__Record extracts__
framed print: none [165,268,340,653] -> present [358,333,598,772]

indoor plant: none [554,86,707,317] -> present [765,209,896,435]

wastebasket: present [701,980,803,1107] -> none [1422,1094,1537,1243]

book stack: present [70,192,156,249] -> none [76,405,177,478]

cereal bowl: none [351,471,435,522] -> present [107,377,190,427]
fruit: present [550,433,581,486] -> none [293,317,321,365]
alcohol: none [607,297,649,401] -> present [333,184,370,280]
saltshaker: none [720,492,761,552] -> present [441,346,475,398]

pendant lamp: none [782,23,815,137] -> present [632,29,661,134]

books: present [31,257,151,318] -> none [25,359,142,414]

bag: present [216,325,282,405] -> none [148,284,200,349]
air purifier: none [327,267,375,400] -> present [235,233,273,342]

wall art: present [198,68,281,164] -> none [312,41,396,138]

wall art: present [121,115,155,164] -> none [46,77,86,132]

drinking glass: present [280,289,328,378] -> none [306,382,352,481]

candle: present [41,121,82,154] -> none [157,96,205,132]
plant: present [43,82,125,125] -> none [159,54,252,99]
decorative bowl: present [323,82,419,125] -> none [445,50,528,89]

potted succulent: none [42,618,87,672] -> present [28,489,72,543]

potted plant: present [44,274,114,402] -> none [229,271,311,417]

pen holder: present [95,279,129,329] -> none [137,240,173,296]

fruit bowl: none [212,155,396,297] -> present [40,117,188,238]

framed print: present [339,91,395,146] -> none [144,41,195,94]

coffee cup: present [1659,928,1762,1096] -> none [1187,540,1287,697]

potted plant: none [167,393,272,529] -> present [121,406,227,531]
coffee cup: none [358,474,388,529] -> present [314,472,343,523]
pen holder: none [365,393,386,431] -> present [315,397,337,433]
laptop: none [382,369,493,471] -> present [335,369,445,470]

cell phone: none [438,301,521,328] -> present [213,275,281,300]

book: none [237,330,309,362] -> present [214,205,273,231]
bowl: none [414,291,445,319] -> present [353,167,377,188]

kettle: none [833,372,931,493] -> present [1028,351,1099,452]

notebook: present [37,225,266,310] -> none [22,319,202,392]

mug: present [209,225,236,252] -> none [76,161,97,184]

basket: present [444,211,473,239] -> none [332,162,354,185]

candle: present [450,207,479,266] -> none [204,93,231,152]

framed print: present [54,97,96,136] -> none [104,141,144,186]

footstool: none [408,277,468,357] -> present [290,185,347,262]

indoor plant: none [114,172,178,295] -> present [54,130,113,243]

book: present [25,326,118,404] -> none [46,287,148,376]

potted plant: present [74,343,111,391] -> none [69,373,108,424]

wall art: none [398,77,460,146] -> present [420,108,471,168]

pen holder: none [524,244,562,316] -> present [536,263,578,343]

__What to produce__
Output the listing exactly, from first line to last.

__Answer for the task__
framed print: none [165,268,340,653] -> present [358,333,598,772]

indoor plant: none [554,86,707,317] -> present [765,209,896,435]

wastebasket: present [701,980,803,1107] -> none [1422,1094,1537,1243]

book stack: present [70,192,156,249] -> none [76,405,177,478]

cereal bowl: none [351,471,435,522] -> present [107,377,190,427]
fruit: present [550,433,581,486] -> none [293,317,321,365]
alcohol: none [607,297,649,401] -> present [333,184,370,280]
saltshaker: none [720,492,761,552] -> present [441,346,475,398]

pendant lamp: none [782,23,815,137] -> present [632,29,661,134]

books: present [31,257,151,318] -> none [25,359,142,414]

bag: present [216,325,282,405] -> none [148,284,200,349]
air purifier: none [327,267,375,400] -> present [235,233,273,342]

wall art: present [198,68,281,164] -> none [312,41,396,138]

wall art: present [121,115,155,164] -> none [46,77,86,132]

drinking glass: present [280,289,328,378] -> none [306,382,352,481]

candle: present [41,121,82,154] -> none [157,96,205,132]
plant: present [43,82,125,125] -> none [159,54,252,99]
decorative bowl: present [323,82,419,125] -> none [445,50,528,89]

potted succulent: none [42,618,87,672] -> present [28,489,72,543]

potted plant: present [44,274,114,402] -> none [229,271,311,417]

pen holder: present [95,279,129,329] -> none [137,240,173,296]

fruit bowl: none [212,155,396,297] -> present [40,117,188,238]

framed print: present [339,91,395,146] -> none [144,41,195,94]

coffee cup: present [1659,928,1762,1096] -> none [1187,540,1287,697]

potted plant: none [167,393,272,529] -> present [121,406,227,531]
coffee cup: none [358,474,388,529] -> present [314,472,343,523]
pen holder: none [365,393,386,431] -> present [315,397,337,433]
laptop: none [382,369,493,471] -> present [335,369,445,470]

cell phone: none [438,301,521,328] -> present [213,275,281,300]

book: none [237,330,309,362] -> present [214,205,273,231]
bowl: none [414,291,445,319] -> present [353,167,377,188]

kettle: none [833,372,931,493] -> present [1028,351,1099,452]

notebook: present [37,225,266,310] -> none [22,319,202,392]

mug: present [209,225,236,252] -> none [76,161,97,184]

basket: present [444,211,473,239] -> none [332,162,354,185]

candle: present [450,207,479,266] -> none [204,93,231,152]

framed print: present [54,97,96,136] -> none [104,141,144,186]

footstool: none [408,277,468,357] -> present [290,185,347,262]

indoor plant: none [114,172,178,295] -> present [54,130,113,243]

book: present [25,326,118,404] -> none [46,287,148,376]

potted plant: present [74,343,111,391] -> none [69,373,108,424]

wall art: none [398,77,460,146] -> present [420,108,471,168]

pen holder: none [524,244,562,316] -> present [536,263,578,343]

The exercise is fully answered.